I decided to use a folder in DBFS that contains my MLflow Project details. And so, in my project I have:
MLproject:
conda_env: /dbfs/FileStore/shared_uploads/mcai2@optumcloud.com/wineTest/conda.yaml
entry_points:
main:
parameters:
n_estimators: {type: int, default: 0.5}
command: "python3 /dbfs/FileStore/shared_uploads/mcai2@optumcloud.com/wineTest/train.py {n_estimators}"
conda.yaml
name: mlflow-env
channels:
- conda-forge
dependencies:
- python=3.8.10
- pip
- pip:
- mlflow
- pandas==1.2.4
- psutil==5.8.0
- scikit-learn==0.24.1
- typing-extensions==3.7.4.3
- xgboost==1.5.2
train.py (which is code taken from this notebook: https://docs.databricks.com/_static/notebooks/mlflow/mlflow-end-to-end-example.html
[I basically copied the cells into a .py file. Sorry, the code is too long to include here.])

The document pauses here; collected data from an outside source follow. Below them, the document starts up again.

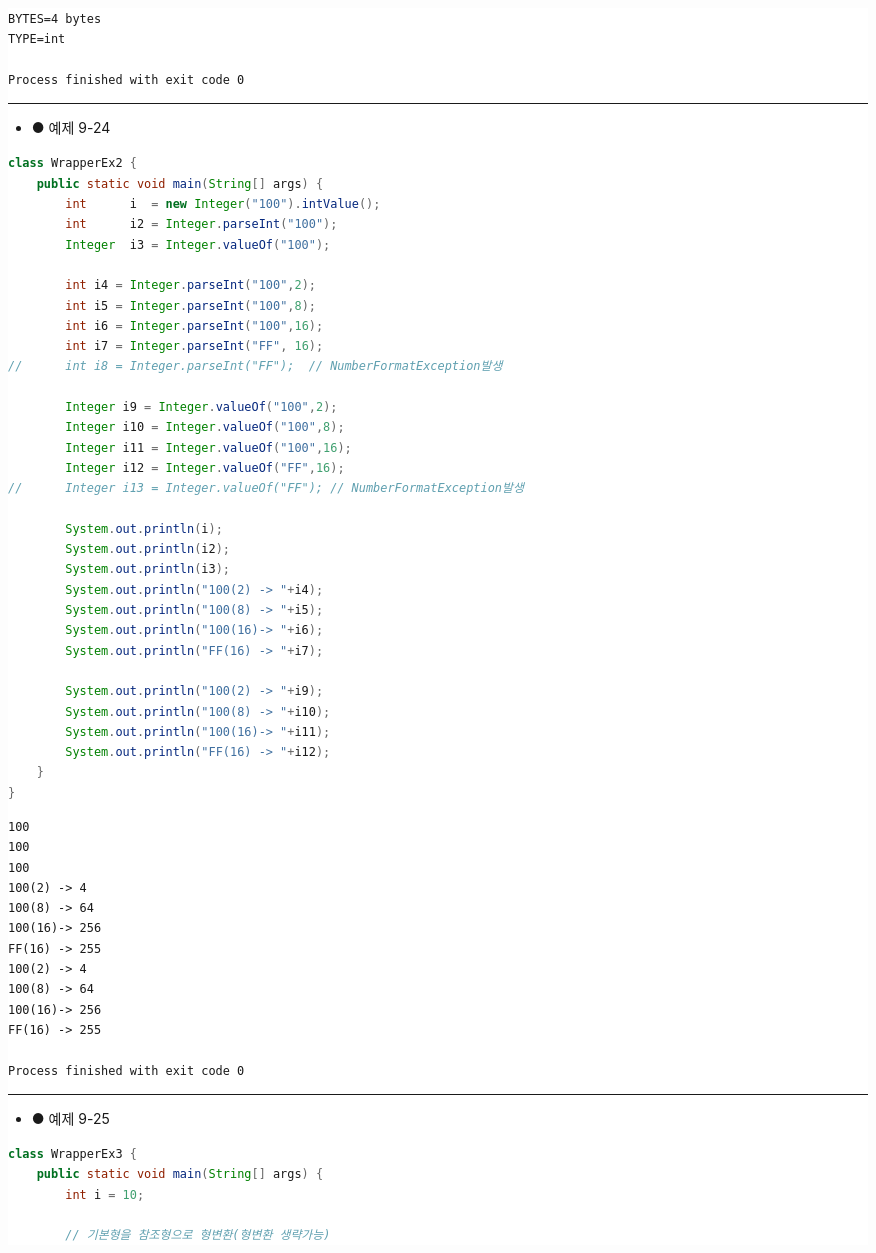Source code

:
 ```
BYTES=4 bytes
TYPE=int

Process finished with exit code 0
```
________________________________________________________________________________________________________________________________________________________________________
- ● 예제 9-24
```java
class WrapperEx2 {
    public static void main(String[] args) {
        int		 i  = new Integer("100").intValue();
        int		 i2 = Integer.parseInt("100");
        Integer  i3 = Integer.valueOf("100");

        int i4 = Integer.parseInt("100",2);
        int i5 = Integer.parseInt("100",8);
        int i6 = Integer.parseInt("100",16);
        int i7 = Integer.parseInt("FF", 16);
//		int i8 = Integer.parseInt("FF");  // NumberFormatException발생

        Integer i9 = Integer.valueOf("100",2);
        Integer i10 = Integer.valueOf("100",8);
        Integer i11 = Integer.valueOf("100",16);
        Integer i12 = Integer.valueOf("FF",16);
//		Integer i13 = Integer.valueOf("FF"); // NumberFormatException발생

        System.out.println(i);
        System.out.println(i2);
        System.out.println(i3);
        System.out.println("100(2) -> "+i4);
        System.out.println("100(8) -> "+i5);
        System.out.println("100(16)-> "+i6);
        System.out.println("FF(16) -> "+i7);

        System.out.println("100(2) -> "+i9);
        System.out.println("100(8) -> "+i10);
        System.out.println("100(16)-> "+i11);
        System.out.println("FF(16) -> "+i12);
    }
}
```
```
100
100
100
100(2) -> 4
100(8) -> 64
100(16)-> 256
FF(16) -> 255
100(2) -> 4
100(8) -> 64
100(16)-> 256
FF(16) -> 255

Process finished with exit code 0
```
________________________________________________________________________________________________________________________________________________________________________
- ● 예제 9-25
```java
class WrapperEx3 {
    public static void main(String[] args) {
        int i = 10;

        // 기본형을 참조형으로 형변환(형변환 생략가능)
```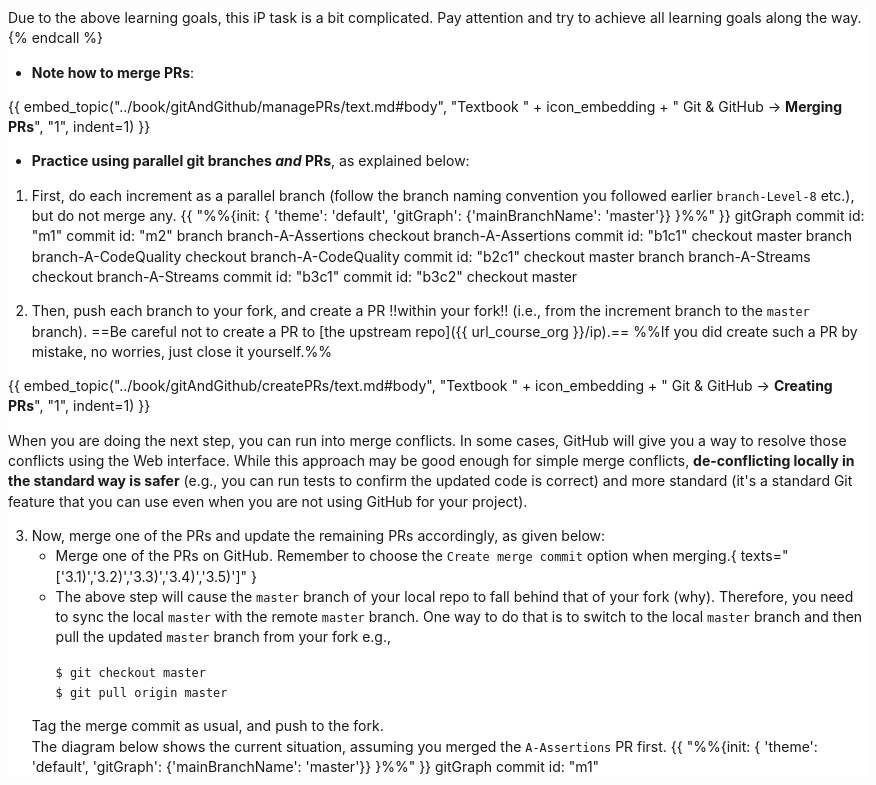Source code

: Due to the above learning goals, this iP task is a bit complicated. Pay attention and try to achieve all learning goals along the way.
{% endcall %}
<br/>

* **Note how to merge PRs**:

{{ embed_topic("../book/gitAndGithub/managePRs/text.md#body", "Textbook " + icon_embedding + " Git & GitHub → **Merging PRs**", "1", indent=1) }}

* **Practice using parallel git branches _and_ PRs**, as explained below:
1. First, do each increment as a parallel branch (follow the branch naming convention you followed earlier `branch-Level-8` etc.), but do not merge any.
   <mermaid>
   {{ "%%{init: { 'theme': 'default', 'gitGraph': {'mainBranchName': 'master'}} }%%" }}
   gitGraph
   commit id: "m1"
   commit id: "m2"
   branch branch-A-Assertions
   checkout branch-A-Assertions
   commit id: "b1c1"
   checkout master
   branch branch-A-CodeQuality
   checkout branch-A-CodeQuality
   commit id: "b2c1"
   checkout master
   branch branch-A-Streams
   checkout branch-A-Streams
   commit id: "b3c1"
   commit id: "b3c2"
   checkout master
   </mermaid>

1. Then, push each branch to your fork, and create a PR !!within your fork!! (i.e., from the increment branch to the `master` branch). ==Be careful not to create a PR to [the upstream repo]({{ url_course_org }}/ip).== %%If you did create such a PR by mistake, no worries, just close it yourself.%%

{{ embed_topic("../book/gitAndGithub/createPRs/text.md#body", "Textbook " + icon_embedding + " Git & GitHub → **Creating PRs**", "1", indent=1) }}

<box type="tip" seamless>

When you are doing the next step, you can run into merge conflicts. In some cases, GitHub will give you a way to resolve those conflicts using the Web interface. While this approach may be good enough for simple merge conflicts, **de-conflicting locally in the standard way is safer** (e.g., you can run tests to confirm the updated code is correct) and more standard (it's a standard Git feature that you can use even when you are not using GitHub for your project).
</box>

3. Now, merge one of the PRs and update the remaining PRs accordingly, as given below:
   * Merge one of the PRs on GitHub. Remember to choose the `Create merge commit` option when merging.{ texts="['3.1)','3.2)','3.3)','3.4)','3.5)']" }
   * The above step will cause the `master` branch of your local repo to fall behind that of your fork (<popover content="because your remote `master` branch (i.e., `origin/master`) now has a merge commit that the local `master` does not have yet">why</popover>). Therefore, you need to sync the local `master` with the remote `master` branch. One way to do that is to switch to the local `master` branch and then pull the updated `master` branch from your fork e.g.,
      ```{.no-line-numbers}
      $ git checkout master
      $ git pull origin master
      ```
   Tag the merge commit as usual, and push to the fork.<br>
   The diagram below shows the current situation, assuming you merged the `A-Assertions` PR first.
   <mermaid>
   {{ "%%{init: { 'theme': 'default', 'gitGraph': {'mainBranchName': 'master'}} }%%" }}
   gitGraph
   commit id: "m1"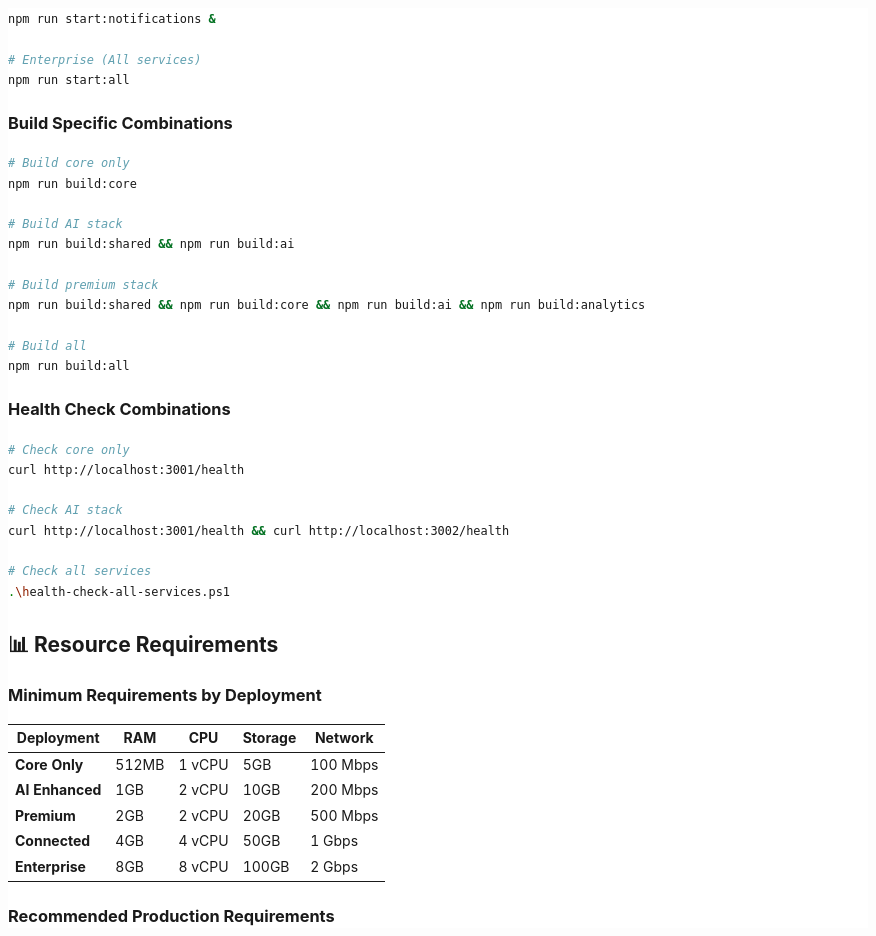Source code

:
```bash
npm run start:notifications &

# Enterprise (All services)
npm run start:all
```

### Build Specific Combinations

```bash
# Build core only
npm run build:core

# Build AI stack
npm run build:shared && npm run build:ai

# Build premium stack
npm run build:shared && npm run build:core && npm run build:ai && npm run build:analytics

# Build all
npm run build:all
```

### Health Check Combinations

```bash
# Check core only
curl http://localhost:3001/health

# Check AI stack
curl http://localhost:3001/health && curl http://localhost:3002/health

# Check all services
.\health-check-all-services.ps1
```

## 📊 Resource Requirements

### Minimum Requirements by Deployment

| Deployment | RAM | CPU | Storage | Network |
|------------|-----|-----|---------|---------|
| **Core Only** | 512MB | 1 vCPU | 5GB | 100 Mbps |
| **AI Enhanced** | 1GB | 2 vCPU | 10GB | 200 Mbps |
| **Premium** | 2GB | 2 vCPU | 20GB | 500 Mbps |
| **Connected** | 4GB | 4 vCPU | 50GB | 1 Gbps |
| **Enterprise** | 8GB | 8 vCPU | 100GB | 2 Gbps |

### Recommended Production Requirements

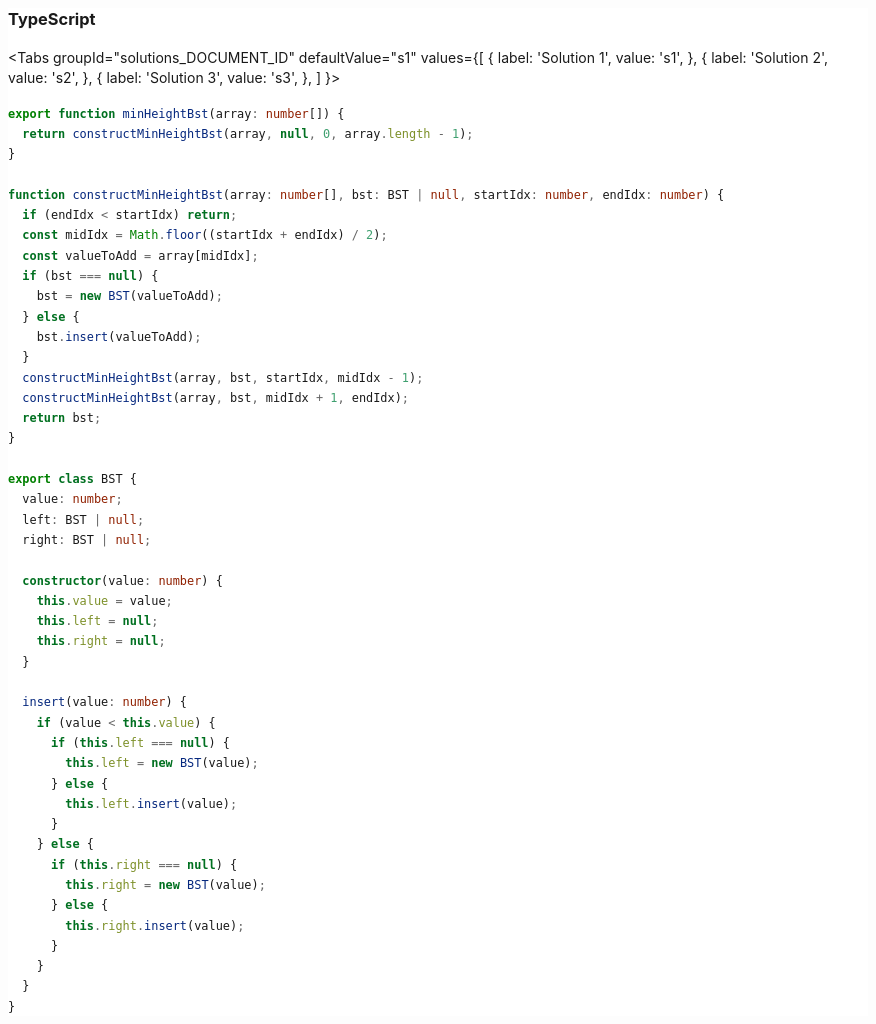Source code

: </TabItem>
</Tabs>

### TypeScript

<Tabs
  groupId="solutions_DOCUMENT_ID"
  defaultValue="s1"
  values={[
    { label: 'Solution 1', value: 's1', },
    { label: 'Solution 2', value: 's2', },
    { label: 'Solution 3', value: 's3', },
  ]
}>
<TabItem value="s1">

```typescript
export function minHeightBst(array: number[]) {
  return constructMinHeightBst(array, null, 0, array.length - 1);
}
​
function constructMinHeightBst(array: number[], bst: BST | null, startIdx: number, endIdx: number) {
  if (endIdx < startIdx) return;
  const midIdx = Math.floor((startIdx + endIdx) / 2);
  const valueToAdd = array[midIdx];
  if (bst === null) {
    bst = new BST(valueToAdd);
  } else {
    bst.insert(valueToAdd);
  }
  constructMinHeightBst(array, bst, startIdx, midIdx - 1);
  constructMinHeightBst(array, bst, midIdx + 1, endIdx);
  return bst;
}
​
export class BST {
  value: number;
  left: BST | null;
  right: BST | null;
​
  constructor(value: number) {
    this.value = value;
    this.left = null;
    this.right = null;
  }
​
  insert(value: number) {
    if (value < this.value) {
      if (this.left === null) {
        this.left = new BST(value);
      } else {
        this.left.insert(value);
      }
    } else {
      if (this.right === null) {
        this.right = new BST(value);
      } else {
        this.right.insert(value);
      }
    }
  }
}
```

Then for my cluster specification, I have this code:
{
"new_cluster": {
"spark_version": "9.1.x-cpu-ml-scala2.12",
"num_workers": 2,
"node_type_id": "Standard_DS3_v2"
},
"libraries": [
{
"pypi": {
"package": "/dbfs/FileStore/shared_uploads/mcai2@optumcloud.com/requests-2.28.1-py3-none-any.whl"
}
},
.... (47 other packages of same format)
And so I get to step 3 in the tutorial, and I end up getting this:
and when I go to the experiment I made in step 1, there is nothing like what is outlined in step 4.
I'm sure my mistake is somewhere in my folder containing the parts to the project, but I'm not sure what I'm doing wrong. I'm a newcomer to databricks and to writing code like this. Any help would be so greatly appreciated. Thank you so much for your time and help!